The current upswing in food commodity prices has only ever been rivalled on two occasions in the last century. One was the price boom of the 1930s – which reflected the recovery from sharp declines in the Great Depression – and the other was the commodity price rise of the 1970s – driven by strong world demand and supply shortages of food items.

Click on chart to enlarge, courtesy of Societe Generale.

Emerging Asia is going to pull the global spending? Just think of these sentences written by economists:

Asia has a particularly high disposition to inflation. Food and energy have particularly high weightings in the CPI basket and it is here where inflation is displaying its budding strength.

• In terms of Oil, Asia in general uses twice as much energy per unit of GDP as developed economies.
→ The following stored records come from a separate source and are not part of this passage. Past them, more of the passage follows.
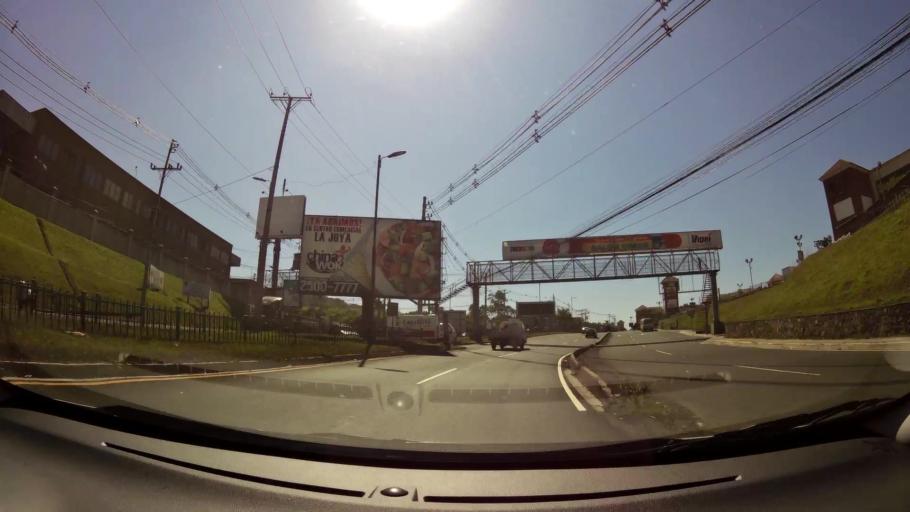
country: SV
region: La Libertad
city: Nuevo Cuscatlan
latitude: 13.6583
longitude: -89.2786
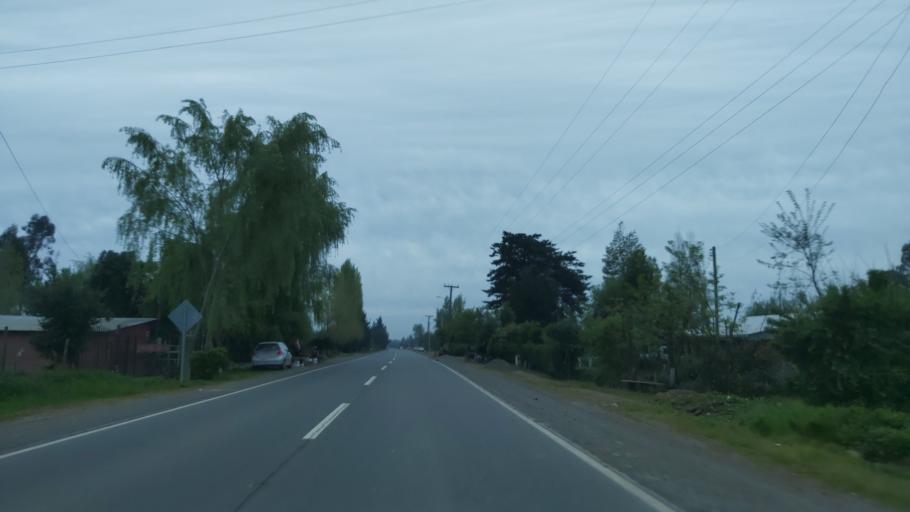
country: CL
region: Maule
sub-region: Provincia de Linares
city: Linares
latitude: -35.7693
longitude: -71.5142
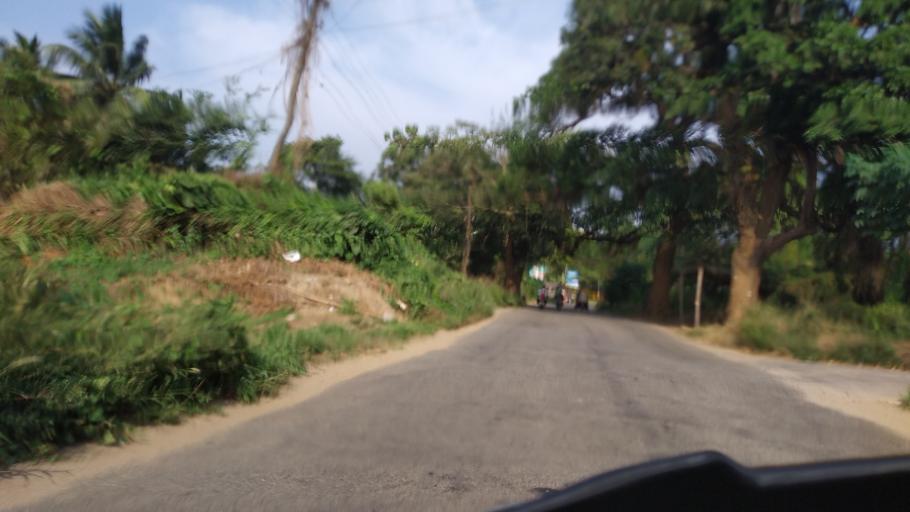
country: IN
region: Kerala
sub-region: Thrissur District
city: Chelakara
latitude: 10.5969
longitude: 76.5257
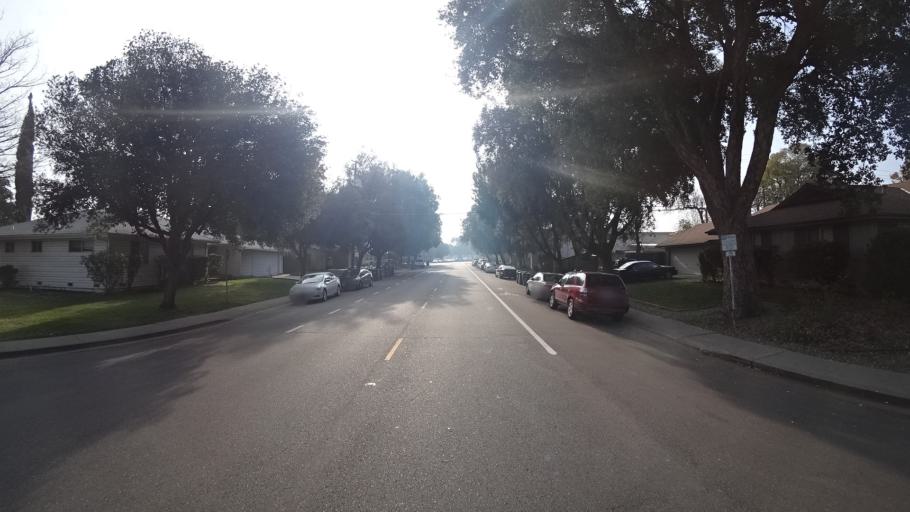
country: US
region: California
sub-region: Yolo County
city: Davis
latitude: 38.5495
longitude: -121.7631
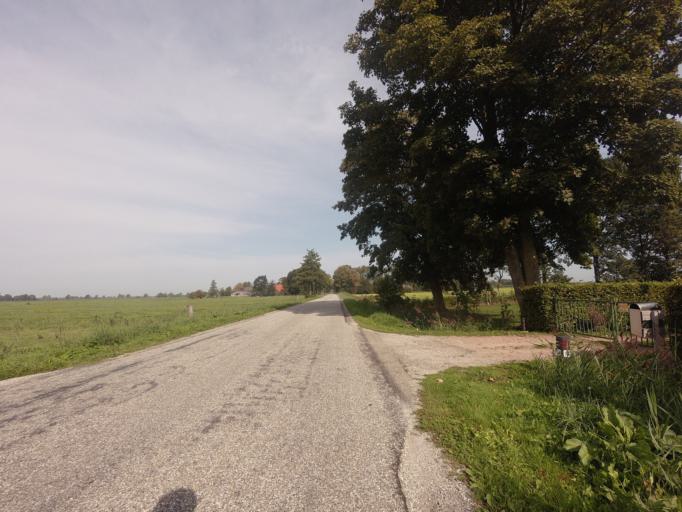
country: NL
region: Groningen
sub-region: Gemeente Leek
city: Leek
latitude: 53.1971
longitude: 6.3526
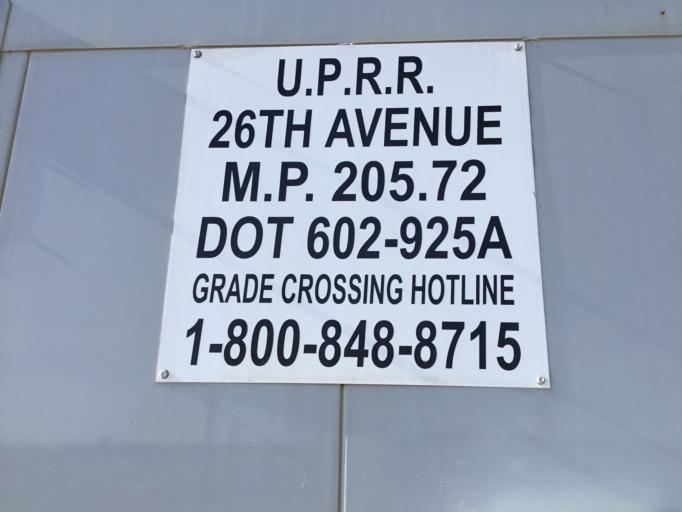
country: US
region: Kansas
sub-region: McPherson County
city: Moundridge
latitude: 38.3845
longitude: -97.4457
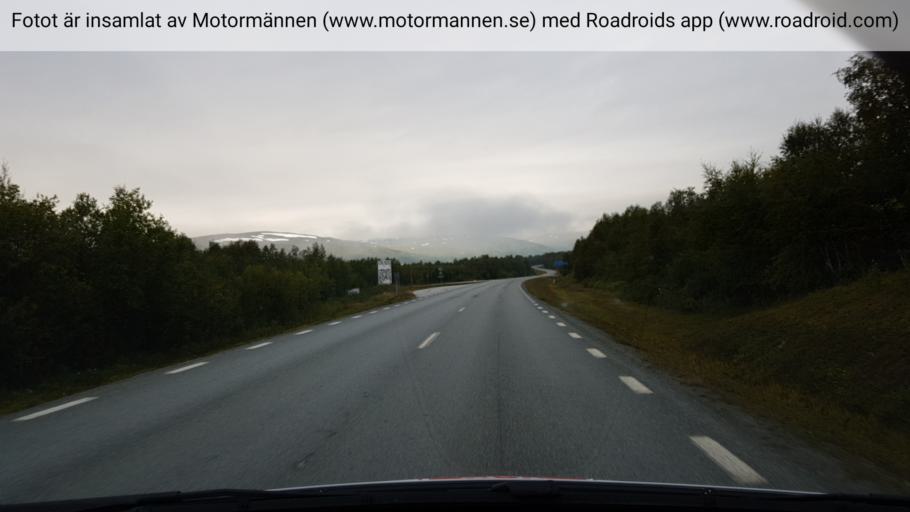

Japan is the exception, using only half the oil per unit of GDP the US does and one quarter the oil Asia on average uses to produce a unit of GDP.

• In terms of food, the actual cost of food accounts for a bigger fraction of the retail costs of food items in emerging economies. In the developed world, the bulk of the retail cost of food items reflects retail, advertising and other service costs.

Click on charts to enlarge, courtesy of Societe Generale.

There are so many disseminating the view that asset reflation is going to help. Let's hope that monetary policy tightening in Asia is not derailing the hope of global recovery?